De Verloren Zoon, Overloon 1925. Bron: Delpher

De aanleiding.

Hoewel Tegelen destijds, en wellicht nog, bekend stond om zijn muzikale en culturele verenigingen bestond er zoiets als een openluchtspel nog niet. In 1925 komt daar, tijdelijk, verandering in. Maar niet door Tegelenaren zelf maar door toneelspelers uit Overloon. In Overloon is namelijk in 1925 net een nieuw theater geopend onder de naam “de Victorieklef” In dat jaar wordt het spel “De Verloren Zoon” opgevoerd door de Overloonse toneelvereniging. Een succes, het aantal geplande opvoeringen moet worden uitgebreid. Ook in Tegelen hoort en leest men van dit succes en men nodigt het Overloonse gezelschap uit om het spel ook in Tegelen op te voeren en wel in De Doolhof. Met twee bussen vol spelers vertrekt men naar Tegelen. En net als in Overloon wordt ook in Tegelen de opvoering een succes. Het zaadje is geplant. 

Bron: Delpher

Het vervolg

Zoals al gemeld wordt er twee jaar later een vergadering bijeen geroepen om te komen tot een eigen openluchtspel in Tegelen. Gekozen wordt voor de voorstelling Franciscus. Geen vreemde keuze want in 1927 wordt het 7e eeuw van de H Franciscus  gevierd. In Venlo zijn grote feesten gepland en de keuze voor Tegelen om ook deze Heilige te eren is dan ook niet vreemd. 
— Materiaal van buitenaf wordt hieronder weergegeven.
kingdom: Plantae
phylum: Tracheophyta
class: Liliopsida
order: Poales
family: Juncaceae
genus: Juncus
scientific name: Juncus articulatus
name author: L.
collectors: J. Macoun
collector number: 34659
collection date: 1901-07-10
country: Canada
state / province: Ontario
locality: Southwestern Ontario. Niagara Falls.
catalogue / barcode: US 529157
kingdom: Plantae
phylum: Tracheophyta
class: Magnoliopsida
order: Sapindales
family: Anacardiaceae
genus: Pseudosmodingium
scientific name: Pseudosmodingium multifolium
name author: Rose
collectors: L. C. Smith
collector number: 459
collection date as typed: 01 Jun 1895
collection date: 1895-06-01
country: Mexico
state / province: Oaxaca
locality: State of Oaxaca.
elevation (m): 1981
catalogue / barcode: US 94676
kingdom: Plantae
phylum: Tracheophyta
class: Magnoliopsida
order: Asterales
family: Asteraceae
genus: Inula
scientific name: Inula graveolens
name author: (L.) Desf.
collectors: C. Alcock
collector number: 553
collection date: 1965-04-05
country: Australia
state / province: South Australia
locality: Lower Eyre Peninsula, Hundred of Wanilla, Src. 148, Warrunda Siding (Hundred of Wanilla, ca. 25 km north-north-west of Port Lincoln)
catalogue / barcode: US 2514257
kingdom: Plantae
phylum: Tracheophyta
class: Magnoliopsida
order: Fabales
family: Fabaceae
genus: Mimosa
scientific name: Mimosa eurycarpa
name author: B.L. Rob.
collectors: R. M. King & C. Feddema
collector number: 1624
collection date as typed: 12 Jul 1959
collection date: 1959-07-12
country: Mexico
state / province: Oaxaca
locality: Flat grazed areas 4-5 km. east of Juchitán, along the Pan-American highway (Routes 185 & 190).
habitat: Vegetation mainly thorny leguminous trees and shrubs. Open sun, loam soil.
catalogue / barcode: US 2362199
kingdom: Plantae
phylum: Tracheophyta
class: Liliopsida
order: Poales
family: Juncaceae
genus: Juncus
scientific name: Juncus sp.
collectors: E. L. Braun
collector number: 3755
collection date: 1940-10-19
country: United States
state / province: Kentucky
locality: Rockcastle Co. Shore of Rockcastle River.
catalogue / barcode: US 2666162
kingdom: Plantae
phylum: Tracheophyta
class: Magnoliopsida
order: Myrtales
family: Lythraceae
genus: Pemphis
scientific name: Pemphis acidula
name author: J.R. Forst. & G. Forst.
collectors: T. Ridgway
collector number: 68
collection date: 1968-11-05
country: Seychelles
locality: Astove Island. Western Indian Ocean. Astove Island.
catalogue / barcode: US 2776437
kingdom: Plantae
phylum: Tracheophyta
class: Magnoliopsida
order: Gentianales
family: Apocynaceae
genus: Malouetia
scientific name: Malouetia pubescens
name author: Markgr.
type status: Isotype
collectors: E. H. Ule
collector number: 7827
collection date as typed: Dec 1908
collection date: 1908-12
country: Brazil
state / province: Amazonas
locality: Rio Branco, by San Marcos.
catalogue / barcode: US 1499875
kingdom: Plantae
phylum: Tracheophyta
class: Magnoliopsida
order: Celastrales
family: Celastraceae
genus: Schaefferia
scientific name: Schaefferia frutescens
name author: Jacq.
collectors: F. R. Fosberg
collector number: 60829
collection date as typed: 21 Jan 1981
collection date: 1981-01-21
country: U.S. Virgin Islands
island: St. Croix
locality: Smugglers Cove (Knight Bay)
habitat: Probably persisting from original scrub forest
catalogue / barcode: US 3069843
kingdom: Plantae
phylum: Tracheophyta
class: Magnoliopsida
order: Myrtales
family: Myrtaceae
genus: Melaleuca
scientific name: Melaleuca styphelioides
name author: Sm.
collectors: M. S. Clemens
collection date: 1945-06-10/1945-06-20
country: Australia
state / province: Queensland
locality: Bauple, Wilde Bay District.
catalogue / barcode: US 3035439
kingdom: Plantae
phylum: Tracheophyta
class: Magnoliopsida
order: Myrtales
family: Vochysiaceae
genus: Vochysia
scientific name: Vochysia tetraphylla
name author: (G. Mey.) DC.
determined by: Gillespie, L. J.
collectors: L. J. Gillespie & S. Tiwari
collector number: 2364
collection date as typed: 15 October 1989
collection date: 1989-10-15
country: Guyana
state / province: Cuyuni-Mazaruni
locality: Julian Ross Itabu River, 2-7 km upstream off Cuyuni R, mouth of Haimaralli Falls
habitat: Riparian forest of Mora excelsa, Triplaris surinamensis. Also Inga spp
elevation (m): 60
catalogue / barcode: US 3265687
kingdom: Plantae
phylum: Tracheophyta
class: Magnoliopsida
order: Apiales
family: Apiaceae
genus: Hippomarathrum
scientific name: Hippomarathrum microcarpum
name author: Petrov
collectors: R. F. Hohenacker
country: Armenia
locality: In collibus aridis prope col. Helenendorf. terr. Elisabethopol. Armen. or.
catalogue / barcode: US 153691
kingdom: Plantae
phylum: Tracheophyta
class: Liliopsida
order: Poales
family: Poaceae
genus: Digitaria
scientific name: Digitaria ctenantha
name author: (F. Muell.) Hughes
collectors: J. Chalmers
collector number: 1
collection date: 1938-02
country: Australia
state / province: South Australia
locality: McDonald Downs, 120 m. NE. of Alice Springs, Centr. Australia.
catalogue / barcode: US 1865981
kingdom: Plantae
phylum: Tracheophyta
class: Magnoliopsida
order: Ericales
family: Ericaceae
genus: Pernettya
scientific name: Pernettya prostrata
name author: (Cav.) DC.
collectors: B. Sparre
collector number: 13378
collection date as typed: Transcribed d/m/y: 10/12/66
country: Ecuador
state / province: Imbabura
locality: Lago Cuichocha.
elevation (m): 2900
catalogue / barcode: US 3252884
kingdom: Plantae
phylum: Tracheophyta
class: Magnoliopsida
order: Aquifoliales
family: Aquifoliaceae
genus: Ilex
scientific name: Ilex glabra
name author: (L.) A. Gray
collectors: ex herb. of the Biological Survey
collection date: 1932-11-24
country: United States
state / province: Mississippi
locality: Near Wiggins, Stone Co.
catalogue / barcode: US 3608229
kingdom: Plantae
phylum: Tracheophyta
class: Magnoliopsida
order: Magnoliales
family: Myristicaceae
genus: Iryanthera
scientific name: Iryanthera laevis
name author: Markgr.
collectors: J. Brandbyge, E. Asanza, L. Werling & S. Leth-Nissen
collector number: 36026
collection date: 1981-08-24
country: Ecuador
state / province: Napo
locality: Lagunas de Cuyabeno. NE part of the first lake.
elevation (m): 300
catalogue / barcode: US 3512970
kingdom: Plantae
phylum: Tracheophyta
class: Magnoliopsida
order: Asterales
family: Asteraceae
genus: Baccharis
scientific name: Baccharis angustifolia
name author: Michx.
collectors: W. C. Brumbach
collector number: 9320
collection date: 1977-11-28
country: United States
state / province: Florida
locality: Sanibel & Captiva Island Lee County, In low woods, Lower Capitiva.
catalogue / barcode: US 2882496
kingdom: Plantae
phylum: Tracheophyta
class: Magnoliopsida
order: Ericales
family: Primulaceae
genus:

Medewerkers eerste openluchtspel 1927 krijgen koffietafel aangeboden. Bron: Gemeentearchief Venlo

 Bij de opening laat de voorzitter duidelijk aan het publiek weten, de Doolhof is van en vóór Tegelen en er zal niet toegestaan worden dat andere gezelschappen hier gebruik van maken. De tijd zal anders uitwijzen. 

Franciscusspel. Bron: Gemeentearchief Venlo

Het spel, opgevoerd door 100 amateur-acteurs, begeleid door een koor van 180 zangers en door het orkes Mignin, wordt een succes. De omgeving van de Doolhof wordt geroemd, het op een na mooiste van Limburg.  Citaat in de Maasbode: “Als een stolp welft de hemel zich over deze oase, de groenend opduikt in de uitgestrektheid van hei en wei”.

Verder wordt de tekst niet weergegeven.